- **Assigned task**: From the line with "55: (31, 339)" through the line with "61: (512, 206)", repeat the entries verbatim, both end lines included, and add nothing.

- **Task data**:
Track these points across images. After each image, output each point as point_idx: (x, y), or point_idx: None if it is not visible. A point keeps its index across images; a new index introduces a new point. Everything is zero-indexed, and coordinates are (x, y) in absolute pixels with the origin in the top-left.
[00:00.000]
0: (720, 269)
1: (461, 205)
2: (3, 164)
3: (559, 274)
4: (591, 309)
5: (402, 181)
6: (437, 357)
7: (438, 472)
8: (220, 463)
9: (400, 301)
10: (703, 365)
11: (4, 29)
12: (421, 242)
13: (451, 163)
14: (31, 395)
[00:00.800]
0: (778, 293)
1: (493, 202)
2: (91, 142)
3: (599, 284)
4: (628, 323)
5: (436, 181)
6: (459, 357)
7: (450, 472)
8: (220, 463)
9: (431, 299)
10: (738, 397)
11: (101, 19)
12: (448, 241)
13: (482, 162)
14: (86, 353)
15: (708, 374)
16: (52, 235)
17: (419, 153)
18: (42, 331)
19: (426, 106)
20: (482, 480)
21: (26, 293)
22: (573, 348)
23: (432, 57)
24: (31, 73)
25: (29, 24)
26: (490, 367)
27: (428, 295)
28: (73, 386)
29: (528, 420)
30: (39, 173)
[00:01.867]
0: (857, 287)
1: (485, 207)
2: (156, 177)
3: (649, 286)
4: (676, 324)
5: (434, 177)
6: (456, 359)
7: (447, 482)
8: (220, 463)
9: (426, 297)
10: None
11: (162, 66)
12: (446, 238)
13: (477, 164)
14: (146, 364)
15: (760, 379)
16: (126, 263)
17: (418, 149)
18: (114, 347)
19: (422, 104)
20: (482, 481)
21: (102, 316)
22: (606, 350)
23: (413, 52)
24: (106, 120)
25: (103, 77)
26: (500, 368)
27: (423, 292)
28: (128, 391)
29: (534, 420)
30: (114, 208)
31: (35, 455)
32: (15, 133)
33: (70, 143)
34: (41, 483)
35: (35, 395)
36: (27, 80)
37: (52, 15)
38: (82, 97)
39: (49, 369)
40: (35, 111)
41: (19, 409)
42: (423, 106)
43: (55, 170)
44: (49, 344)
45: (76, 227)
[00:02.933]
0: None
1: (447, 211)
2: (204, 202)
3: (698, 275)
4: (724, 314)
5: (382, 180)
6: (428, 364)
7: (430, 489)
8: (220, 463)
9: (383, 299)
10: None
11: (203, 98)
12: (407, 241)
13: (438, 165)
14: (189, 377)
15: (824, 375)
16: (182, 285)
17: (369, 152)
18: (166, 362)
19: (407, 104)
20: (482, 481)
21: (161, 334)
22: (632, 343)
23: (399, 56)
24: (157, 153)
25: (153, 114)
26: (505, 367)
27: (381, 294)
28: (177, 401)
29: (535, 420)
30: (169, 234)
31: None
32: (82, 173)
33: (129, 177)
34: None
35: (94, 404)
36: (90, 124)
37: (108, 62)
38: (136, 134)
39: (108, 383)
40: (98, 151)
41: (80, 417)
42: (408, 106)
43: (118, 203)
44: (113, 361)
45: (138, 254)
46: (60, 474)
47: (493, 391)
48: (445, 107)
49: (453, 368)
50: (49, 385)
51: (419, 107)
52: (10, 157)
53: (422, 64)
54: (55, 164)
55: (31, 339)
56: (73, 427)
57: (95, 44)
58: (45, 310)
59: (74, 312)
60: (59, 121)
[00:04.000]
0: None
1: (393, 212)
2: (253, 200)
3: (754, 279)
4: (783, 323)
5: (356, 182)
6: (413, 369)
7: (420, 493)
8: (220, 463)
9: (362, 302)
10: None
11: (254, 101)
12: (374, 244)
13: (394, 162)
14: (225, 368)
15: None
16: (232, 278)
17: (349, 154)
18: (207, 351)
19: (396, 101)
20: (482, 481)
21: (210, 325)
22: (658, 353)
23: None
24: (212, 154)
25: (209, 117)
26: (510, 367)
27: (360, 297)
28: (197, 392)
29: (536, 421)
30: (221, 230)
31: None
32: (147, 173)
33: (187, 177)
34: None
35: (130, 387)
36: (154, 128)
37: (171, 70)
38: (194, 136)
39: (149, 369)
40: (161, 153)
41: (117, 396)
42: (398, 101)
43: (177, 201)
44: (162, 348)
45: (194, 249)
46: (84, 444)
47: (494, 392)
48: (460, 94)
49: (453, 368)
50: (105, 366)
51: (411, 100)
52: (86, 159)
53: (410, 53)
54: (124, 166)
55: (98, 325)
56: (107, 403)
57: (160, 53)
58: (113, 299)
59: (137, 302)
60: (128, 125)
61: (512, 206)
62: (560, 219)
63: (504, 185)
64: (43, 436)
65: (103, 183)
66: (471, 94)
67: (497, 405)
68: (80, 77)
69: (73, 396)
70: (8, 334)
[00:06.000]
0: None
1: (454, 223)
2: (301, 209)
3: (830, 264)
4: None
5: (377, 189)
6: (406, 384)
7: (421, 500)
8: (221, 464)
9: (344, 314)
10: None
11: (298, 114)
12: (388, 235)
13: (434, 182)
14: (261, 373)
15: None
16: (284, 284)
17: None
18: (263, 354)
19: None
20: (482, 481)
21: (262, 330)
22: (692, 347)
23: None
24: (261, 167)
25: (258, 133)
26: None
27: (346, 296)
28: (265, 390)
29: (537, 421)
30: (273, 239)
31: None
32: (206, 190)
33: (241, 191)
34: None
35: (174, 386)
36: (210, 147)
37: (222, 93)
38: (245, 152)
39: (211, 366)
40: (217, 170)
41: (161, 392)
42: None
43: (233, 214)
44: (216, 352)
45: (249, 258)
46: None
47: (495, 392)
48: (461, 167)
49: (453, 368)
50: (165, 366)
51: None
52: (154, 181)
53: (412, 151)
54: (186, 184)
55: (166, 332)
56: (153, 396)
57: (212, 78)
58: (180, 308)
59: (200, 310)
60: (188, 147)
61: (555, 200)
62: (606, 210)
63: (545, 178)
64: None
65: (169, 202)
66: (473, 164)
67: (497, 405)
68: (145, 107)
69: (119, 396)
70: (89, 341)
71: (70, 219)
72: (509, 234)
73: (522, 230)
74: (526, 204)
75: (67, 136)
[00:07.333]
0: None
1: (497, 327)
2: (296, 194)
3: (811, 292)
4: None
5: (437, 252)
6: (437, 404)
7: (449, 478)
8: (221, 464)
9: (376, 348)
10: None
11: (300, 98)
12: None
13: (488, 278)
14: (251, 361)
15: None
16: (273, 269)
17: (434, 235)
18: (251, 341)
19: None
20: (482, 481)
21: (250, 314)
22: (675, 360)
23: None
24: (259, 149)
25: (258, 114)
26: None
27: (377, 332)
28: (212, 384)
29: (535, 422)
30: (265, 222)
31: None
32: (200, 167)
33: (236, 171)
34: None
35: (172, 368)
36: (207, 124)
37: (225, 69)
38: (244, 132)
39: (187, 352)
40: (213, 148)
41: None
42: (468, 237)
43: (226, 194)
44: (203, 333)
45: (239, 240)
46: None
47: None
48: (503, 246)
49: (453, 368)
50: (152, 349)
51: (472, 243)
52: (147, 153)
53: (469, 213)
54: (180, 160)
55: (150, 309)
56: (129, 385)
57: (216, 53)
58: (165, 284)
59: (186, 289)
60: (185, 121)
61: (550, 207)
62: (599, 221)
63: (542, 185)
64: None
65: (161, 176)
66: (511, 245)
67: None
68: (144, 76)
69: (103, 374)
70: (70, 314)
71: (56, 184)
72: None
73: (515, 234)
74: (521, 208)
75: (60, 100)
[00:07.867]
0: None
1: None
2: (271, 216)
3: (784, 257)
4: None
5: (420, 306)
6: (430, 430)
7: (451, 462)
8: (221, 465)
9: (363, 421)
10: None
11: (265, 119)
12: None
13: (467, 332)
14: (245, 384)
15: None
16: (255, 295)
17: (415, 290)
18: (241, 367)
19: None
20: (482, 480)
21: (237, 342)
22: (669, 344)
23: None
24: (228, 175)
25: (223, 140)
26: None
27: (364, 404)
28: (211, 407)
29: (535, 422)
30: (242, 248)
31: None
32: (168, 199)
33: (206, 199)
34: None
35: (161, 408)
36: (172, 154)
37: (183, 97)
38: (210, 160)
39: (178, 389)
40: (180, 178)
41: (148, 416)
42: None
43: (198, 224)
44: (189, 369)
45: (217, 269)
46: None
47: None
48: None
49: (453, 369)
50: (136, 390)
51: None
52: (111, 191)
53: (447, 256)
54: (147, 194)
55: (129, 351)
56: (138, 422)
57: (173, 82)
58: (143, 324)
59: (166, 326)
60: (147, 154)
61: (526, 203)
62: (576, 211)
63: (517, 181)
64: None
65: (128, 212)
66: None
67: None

- **Output of the exercise**:
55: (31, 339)
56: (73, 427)
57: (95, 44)
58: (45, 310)
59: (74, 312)
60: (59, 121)
[00:04.000]
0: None
1: (393, 212)
2: (253, 200)
3: (754, 279)
4: (783, 323)
5: (356, 182)
6: (413, 369)
7: (420, 493)
8: (220, 463)
9: (362, 302)
10: None
11: (254, 101)
12: (374, 244)
13: (394, 162)
14: (225, 368)
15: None
16: (232, 278)
17: (349, 154)
18: (207, 351)
19: (396, 101)
20: (482, 481)
21: (210, 325)
22: (658, 353)
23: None
24: (212, 154)
25: (209, 117)
26: (510, 367)
27: (360, 297)
28: (197, 392)
29: (536, 421)
30: (221, 230)
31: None
32: (147, 173)
33: (187, 177)
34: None
35: (130, 387)
36: (154, 128)
37: (171, 70)
38: (194, 136)
39: (149, 369)
40: (161, 153)
41: (117, 396)
42: (398, 101)
43: (177, 201)
44: (162, 348)
45: (194, 249)
46: (84, 444)
47: (494, 392)
48: (460, 94)
49: (453, 368)
50: (105, 366)
51: (411, 100)
52: (86, 159)
53: (410, 53)
54: (124, 166)
55: (98, 325)
56: (107, 403)
57: (160, 53)
58: (113, 299)
59: (137, 302)
60: (128, 125)
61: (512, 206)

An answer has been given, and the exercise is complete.